**Assignment**
Turn the text of all the rows into a JSON list of strings with one string per line, skipping blank lines. Leave the pictures out of the answer.

Items from a dataset

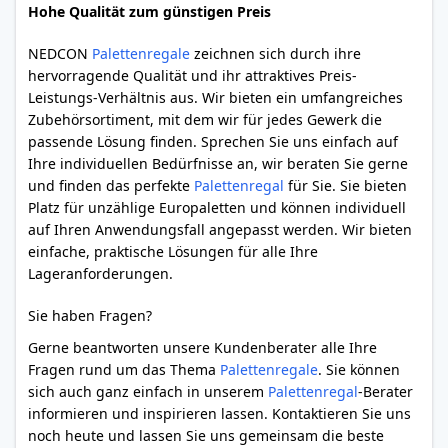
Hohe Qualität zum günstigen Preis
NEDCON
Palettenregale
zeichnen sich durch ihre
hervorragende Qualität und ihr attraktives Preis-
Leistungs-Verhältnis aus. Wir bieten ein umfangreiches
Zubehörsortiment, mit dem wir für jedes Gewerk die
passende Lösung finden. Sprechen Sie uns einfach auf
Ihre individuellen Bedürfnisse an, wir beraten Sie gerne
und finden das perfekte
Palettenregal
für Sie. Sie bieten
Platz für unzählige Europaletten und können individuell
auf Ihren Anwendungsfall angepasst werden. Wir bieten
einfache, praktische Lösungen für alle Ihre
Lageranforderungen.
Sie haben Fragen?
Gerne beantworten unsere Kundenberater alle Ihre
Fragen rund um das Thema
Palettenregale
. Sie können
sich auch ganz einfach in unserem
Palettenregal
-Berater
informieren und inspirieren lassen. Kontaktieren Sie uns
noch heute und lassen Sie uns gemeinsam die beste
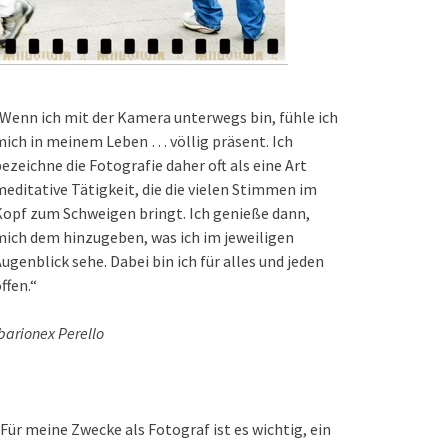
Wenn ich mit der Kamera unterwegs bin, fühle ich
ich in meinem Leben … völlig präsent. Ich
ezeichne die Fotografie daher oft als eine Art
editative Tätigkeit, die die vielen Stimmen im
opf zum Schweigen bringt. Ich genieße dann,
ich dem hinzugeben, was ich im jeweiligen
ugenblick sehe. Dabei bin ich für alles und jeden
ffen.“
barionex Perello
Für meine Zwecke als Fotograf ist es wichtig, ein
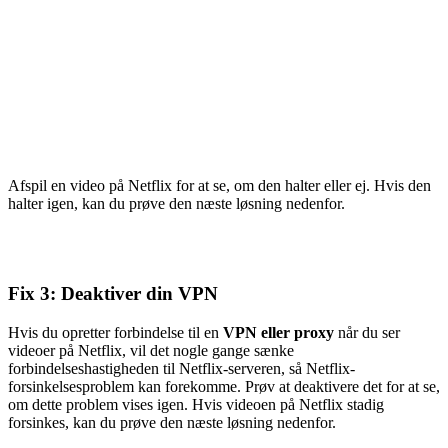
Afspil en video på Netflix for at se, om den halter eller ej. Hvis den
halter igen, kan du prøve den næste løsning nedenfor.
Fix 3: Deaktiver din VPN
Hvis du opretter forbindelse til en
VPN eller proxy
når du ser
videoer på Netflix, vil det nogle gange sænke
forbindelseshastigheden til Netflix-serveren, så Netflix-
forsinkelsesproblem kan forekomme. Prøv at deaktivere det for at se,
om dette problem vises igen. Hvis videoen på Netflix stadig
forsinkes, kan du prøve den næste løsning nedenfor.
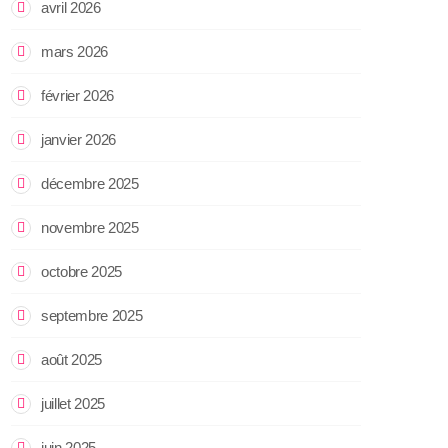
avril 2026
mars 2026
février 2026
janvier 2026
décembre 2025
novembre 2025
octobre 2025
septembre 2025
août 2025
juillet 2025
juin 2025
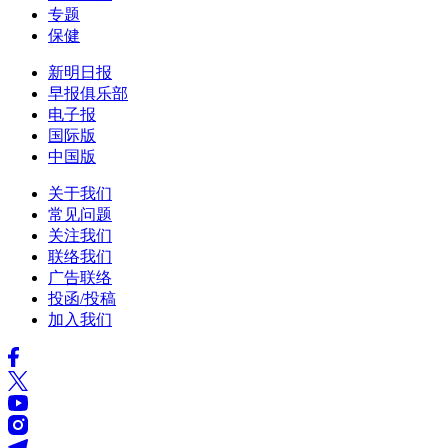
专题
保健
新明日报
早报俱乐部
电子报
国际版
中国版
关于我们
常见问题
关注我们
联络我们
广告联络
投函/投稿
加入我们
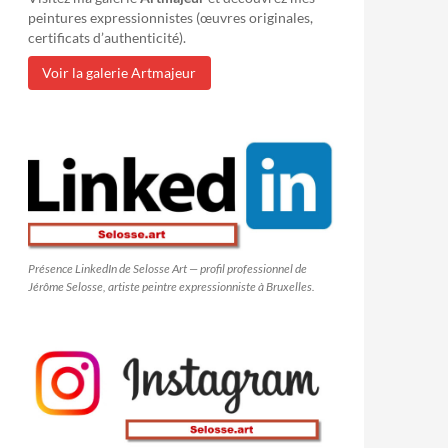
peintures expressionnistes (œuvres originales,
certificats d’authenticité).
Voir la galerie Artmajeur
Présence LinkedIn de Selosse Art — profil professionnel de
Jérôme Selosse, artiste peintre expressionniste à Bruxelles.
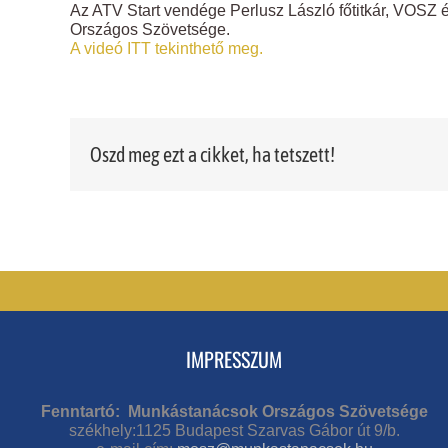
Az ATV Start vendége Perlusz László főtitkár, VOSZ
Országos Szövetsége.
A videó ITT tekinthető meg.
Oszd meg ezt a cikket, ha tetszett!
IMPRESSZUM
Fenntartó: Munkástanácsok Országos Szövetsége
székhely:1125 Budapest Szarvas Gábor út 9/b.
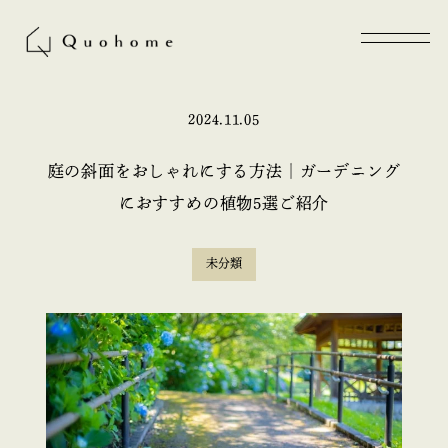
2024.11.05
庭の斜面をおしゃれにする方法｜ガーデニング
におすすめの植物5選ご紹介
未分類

**Exercise solution**
[
  "Hohe Qualität zum günstigen Preis",
  "NEDCON",
  "Palettenregale",
  "zeichnen sich durch ihre",
  "hervorragende Qualität und ihr attraktives Preis-",
  "Leistungs-Verhältnis aus. Wir bieten ein umfangreiches",
  "Zubehörsortiment, mit dem wir für jedes Gewerk die",
  "passende Lösung finden. Sprechen Sie uns einfach auf",
  "Ihre individuellen Bedürfnisse an, wir beraten Sie gerne",
  "und finden das perfekte",
  "Palettenregal",
  "für Sie. Sie bieten",
  "Platz für unzählige Europaletten und können individuell",
  "auf Ihren Anwendungsfall angepasst werden. Wir bieten",
  "einfache, praktische Lösungen für alle Ihre",
  "Lageranforderungen.",
  "Sie haben Fragen?",
  "Gerne beantworten unsere Kundenberater alle Ihre",
  "Fragen rund um das Thema",
  "Palettenregale",
  ". Sie können",
  "sich auch ganz einfach in unserem",
  "Palettenregal",
  "-Berater",
  "informieren und inspirieren lassen. Kontaktieren Sie uns",
  "noch heute und lassen Sie uns gemeinsam die beste",
  "Wenn ich mit der Kamera unterwegs bin, fühle ich",
  "ich in meinem Leben … völlig präsent. Ich",
  "ezeichne die Fotografie daher oft als eine Art",
  "editative Tätigkeit, die die vielen Stimmen im",
  "opf zum Schweigen bringt. Ich genieße dann,",
  "ich dem hinzugeben, was ich im jeweiligen",
  "ugenblick sehe. Dabei bin ich für alles und jeden",
  "ffen.“",
  "barionex Perello",
  "Für meine Zwecke als Fotograf ist es wichtig, ein",
  "Afspil en video på Netflix for at se, om den halter eller ej. Hvis den",
  "halter igen, kan du prøve den næste løsning nedenfor.",
  "Fix 3: Deaktiver din VPN",
  "Hvis du opretter forbindelse til en",
  "VPN eller proxy",
  "når du ser",
  "videoer på Netflix, vil det nogle gange sænke",
  "forbindelseshastigheden til Netflix-serveren, så Netflix-",
  "forsinkelsesproblem kan forekomme. Prøv at deaktivere det for at se,",
  "om dette problem vises igen. Hvis videoen på Netflix stadig",
  "forsinkes, kan du prøve den næste løsning nedenfor.",
  "avril 2026",
  "mars 2026",
  "février 2026",
  "janvier 2026",
  "décembre 2025",
  "novembre 2025",
  "octobre 2025",
  "septembre 2025",
  "août 2025",
  "juillet 2025",
  "juin 2025",
  "专题",
  "保健",
  "新明日报",
  "早报俱乐部",
  "电子报",
  "国际版",
  "中国版",
  "关于我们",
  "常见问题",
  "关注我们",
  "联络我们",
  "广告联络",
  "投函/投稿",
  "加入我们",
  "peintures expressionnistes (œuvres originales,",
  "certificats d’authenticité).",
  "Voir la galerie Artmajeur",
  "Présence LinkedIn de Selosse Art — profil professionnel de",
  "Jérôme Selosse, artiste peintre expressionniste à Bruxelles.",
  "Az ATV Start vendége Perlusz László főtitkár, VOSZ",
  "Országos Szövetsége.",
  "A videó ITT tekinthető meg.",
  "Oszd meg ezt a cikket, ha tetszett!",
  "IMPRESSZUM",
  "Fenntartó: Munkástanácsok Országos Szövetsége",
  "székhely:1125 Budapest Szarvas Gábor út 9/b.",
  "2024.11.05",
  "庭の斜面をおしゃれにする方法｜ガーデニング",
  "におすすめの植物5選ご紹介",
  "未分類"
]